From time to time Agile sits down with educators to find out how purchasing decisions are made in their schools and districts. This conversation took place with the Superintendent of Schools in a rural system in Virginia.
Over $25,000,000 annual budget
Over $8,000 per pupil expenditure
Two elementary schools, one middle school, one high school
Over 2,000 students
Over 400employees – over 200licensed teachers
Q&A with the Superintendent
What are the major items that are purchased by the district?
1. Turnkey mobile computer labs
2. Transportation – all kinds
Who is responsible for selecting the vendor for those purchases?
Me, the superintendent.
Who within your district are decision makers?
IT manager, Innovation Leadership Group (department heads), Transportation Manager, Superintendent
During what parts of the year are purchases made?
We make most purchases in the early spring because of year-end money that we want to spend. And, late July and August before the school year begins.
How do you learn about products and services that the district may wish to purchase?
1. Past experience with vendors and particular products
2. Licensed dealers
3. Word of mouth
What makes you purchase a particular product?

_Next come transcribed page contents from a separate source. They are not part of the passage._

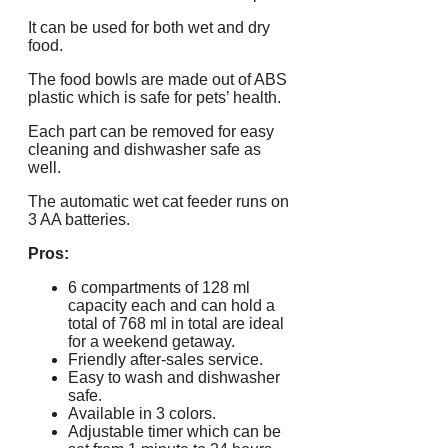
It can be used for both wet and dry
food.
The food bowls are made out of ABS
plastic which is safe for pets’ health.
Each part can be removed for easy
cleaning and dishwasher safe as
well.
The automatic wet cat feeder runs on
3 AA batteries.
Pros:
6 compartments of 128 ml
capacity each and can hold a
total of 768 ml in total are ideal
for a weekend getaway.
Friendly after-sales service.
Easy to wash and dishwasher
safe.
Available in 3 colors.
Adjustable timer which can be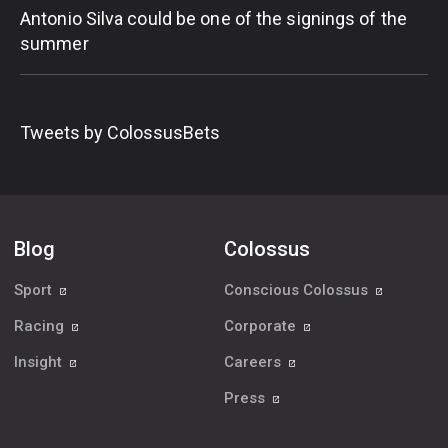
Antonio Silva could be one of the signings of the
summer
Tweets by ColossusBets
Blog
Colossus
Sport
Conscious Colossus
Racing
Corporate
Insight
Careers
Press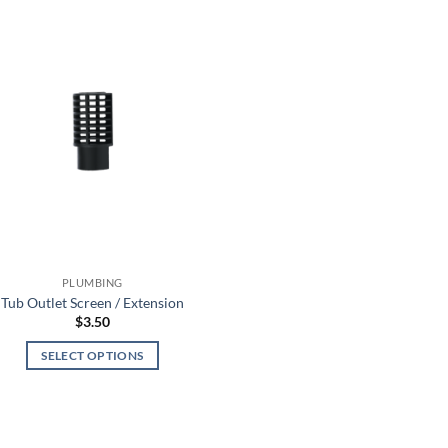
PLUMBING
Tub Outlet Screen / Extension
$
3.50
SELECT OPTIONS
This
product
has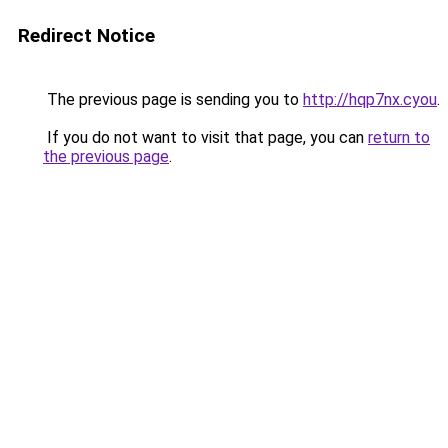
Redirect Notice
The previous page is sending you to
http://hqp7nx.cyou
.
If you do not want to visit that page, you can
return to
the previous page
.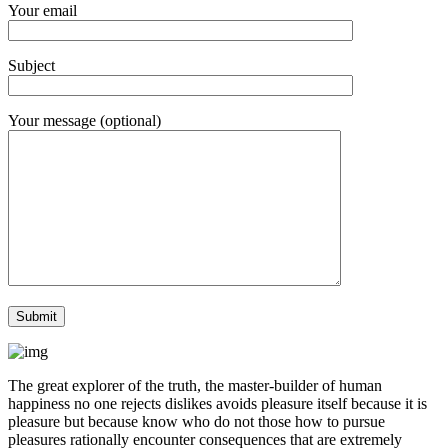
Your email
Subject
Your message (optional)
The great explorer of the truth, the master-builder of human
happiness no one rejects dislikes avoids pleasure itself because it is
pleasure but because know who do not those how to pursue
pleasures rationally encounter consequences that are extremely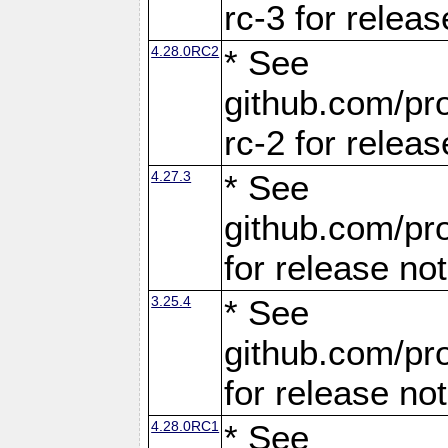
rc-3 for releas
4.28.0RC2
* See
github.com/pro
rc-2 for releas
4.27.3
* See
github.com/pro
for release no
3.25.4
* See
github.com/pro
for release no
4.28.0RC1
* See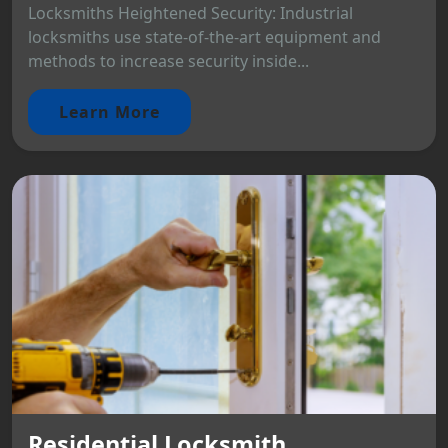
Locksmiths Heightened Security: Industrial
locksmiths use state-of-the-art equipment and
methods to increase security inside...
Learn More
Residential Locksmith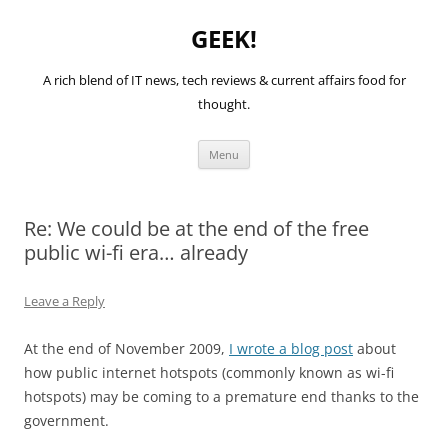
GEEK!
A rich blend of IT news, tech reviews & current affairs food for
thought.
Skip
Menu
to
content
Re: We could be at the end of the free
public wi-fi era… already
Leave a Reply
At the end of November 2009,
I wrote a blog post
about
how public internet hotspots (commonly known as wi-fi
hotspots) may be coming to a premature end thanks to the
government.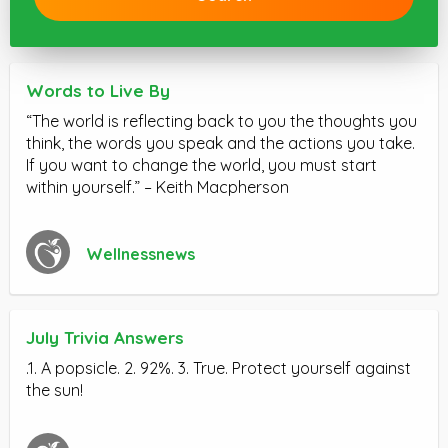
Words to Live By
“The world is reflecting back to you the thoughts you
think, the words you speak and the actions you take.
If you want to change the world, you must start
within yourself.” – Keith Macpherson
Wellnessnews
July Trivia Answers
.1. A popsicle. 2. 92%. 3. True. Protect yourself against
the sun!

Purchasing decisions are very collaborative and the input of my colleagues is the biggest influencer in what is ultimately purchased. Staff regularly come to me to discuss new programs or services.
What catches your eye most when you receive marketing communications?
The communication must be timely and relevant or I don’t look at it. E-mail especially must have a subject line that is relevant or I won’t open it. Communications that demonstrate that a product improves achievable results always catch my eye.
Do teachers ever have conversations with you about communications they’ve received and products they’d like to purchase?
Yes, but teachers talk with their Principal’s first about products they’d like to purchase. Principals then talk to me about the items needed for their schools.
What are the most significant changes in spending in the coming year?
We have already experienced a RIF with a 10% decrease in staff. We will continue to have reductions in salaries and benefits because of a decreased tax base.
Take Aways for Education Marketers
While Superintendents have the ultimate purchasing power they are not making purchasing decisions in a vacuum. It’s important to direct any marketing communications to several people within a district at various levels of the system. For instance, you may send a direct mail piece to both the Superintendent and the district-level Curriculum Director as well as to teachers who will be the end-user of your product. If you get teachers excited about the possibilities they will lobby for the purchase to their Principal who will take the matter up with the Superintendent. Make sure you leverage the power of school-level personnel to help you make a sale even when the sale is made at the district-level.
Make sure all of your communications are addressing the pain points of who you’re sending them to. What interests teachers about products is different than what interests a Superintendent. Be sure to customize your messages for your different audiences. Use personalization to let people know you’re talking directly to them and understand their needs. And make sure your messages are targeted to the key decision-making and purchasing periods throughout the year – early spring, late July and August.